Problem to work on » From the line with "Picture 1: EM" through the line with "Picture 2: xz-64, xz-32, xz+32;", repeat the entries verbatim, both end lines included, and add nothing.

[Task input — start]

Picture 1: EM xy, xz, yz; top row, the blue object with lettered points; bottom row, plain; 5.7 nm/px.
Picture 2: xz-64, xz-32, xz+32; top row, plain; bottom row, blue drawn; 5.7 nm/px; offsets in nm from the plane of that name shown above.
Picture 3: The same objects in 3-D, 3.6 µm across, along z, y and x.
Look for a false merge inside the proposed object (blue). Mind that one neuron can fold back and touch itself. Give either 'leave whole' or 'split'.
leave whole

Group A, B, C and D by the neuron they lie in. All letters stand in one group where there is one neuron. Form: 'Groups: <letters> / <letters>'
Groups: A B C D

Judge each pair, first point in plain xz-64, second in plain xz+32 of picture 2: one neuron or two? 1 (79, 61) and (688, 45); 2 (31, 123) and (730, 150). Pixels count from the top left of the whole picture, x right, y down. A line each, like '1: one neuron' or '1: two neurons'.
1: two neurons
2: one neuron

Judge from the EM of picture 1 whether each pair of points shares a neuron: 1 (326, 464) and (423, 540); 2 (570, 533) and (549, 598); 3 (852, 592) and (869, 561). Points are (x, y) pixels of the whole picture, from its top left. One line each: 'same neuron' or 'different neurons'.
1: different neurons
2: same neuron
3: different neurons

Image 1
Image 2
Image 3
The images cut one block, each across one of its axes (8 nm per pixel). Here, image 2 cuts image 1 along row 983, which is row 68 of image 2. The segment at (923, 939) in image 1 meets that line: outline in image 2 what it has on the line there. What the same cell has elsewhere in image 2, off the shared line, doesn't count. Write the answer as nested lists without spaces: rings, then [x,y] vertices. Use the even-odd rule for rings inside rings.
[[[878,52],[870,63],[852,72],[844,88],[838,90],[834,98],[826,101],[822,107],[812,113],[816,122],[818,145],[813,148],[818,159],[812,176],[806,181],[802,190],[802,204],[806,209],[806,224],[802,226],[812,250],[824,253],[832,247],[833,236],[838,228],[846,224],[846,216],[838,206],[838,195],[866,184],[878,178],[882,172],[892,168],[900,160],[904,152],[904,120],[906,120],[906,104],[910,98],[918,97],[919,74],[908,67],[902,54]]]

[Task input — finish]
[Task input — start]

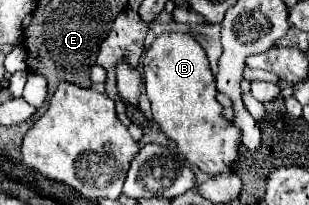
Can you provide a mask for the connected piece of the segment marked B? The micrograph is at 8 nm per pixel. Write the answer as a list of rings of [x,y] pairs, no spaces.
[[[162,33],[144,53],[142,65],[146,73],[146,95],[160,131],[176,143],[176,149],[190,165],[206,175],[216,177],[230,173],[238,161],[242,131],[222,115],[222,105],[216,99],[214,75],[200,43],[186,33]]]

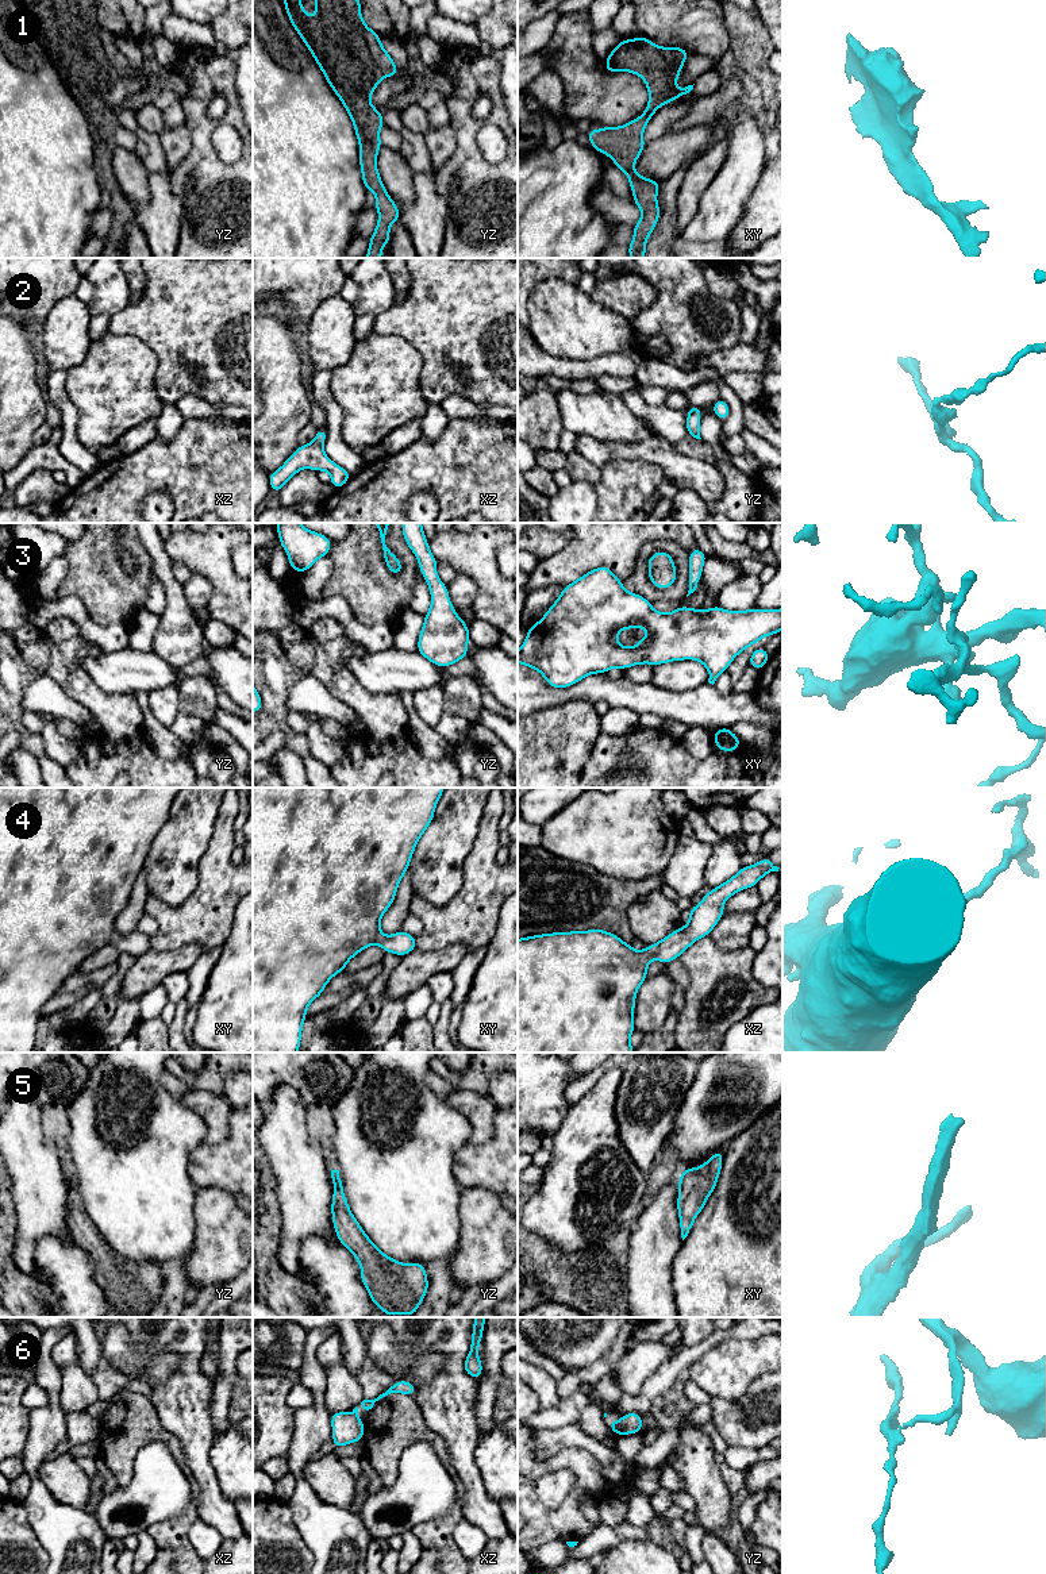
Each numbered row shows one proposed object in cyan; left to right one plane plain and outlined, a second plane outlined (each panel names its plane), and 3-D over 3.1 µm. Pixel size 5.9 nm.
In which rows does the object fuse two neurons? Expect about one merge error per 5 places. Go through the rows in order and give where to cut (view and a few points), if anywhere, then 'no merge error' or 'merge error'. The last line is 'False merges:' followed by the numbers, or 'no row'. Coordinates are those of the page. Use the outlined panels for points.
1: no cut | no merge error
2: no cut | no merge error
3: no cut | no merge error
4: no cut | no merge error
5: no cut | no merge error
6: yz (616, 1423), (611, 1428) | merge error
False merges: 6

[Task input — finish]

Completed task »
Picture 1: EM xy, xz, yz; top row, the blue object with lettered points; bottom row, plain; 5.7 nm/px.
Picture 2: xz-64, xz-32, xz+32; top row, plain; bottom row, blue drawn; 5.7 nm/px; offsets in nm from the plane of that name shown above.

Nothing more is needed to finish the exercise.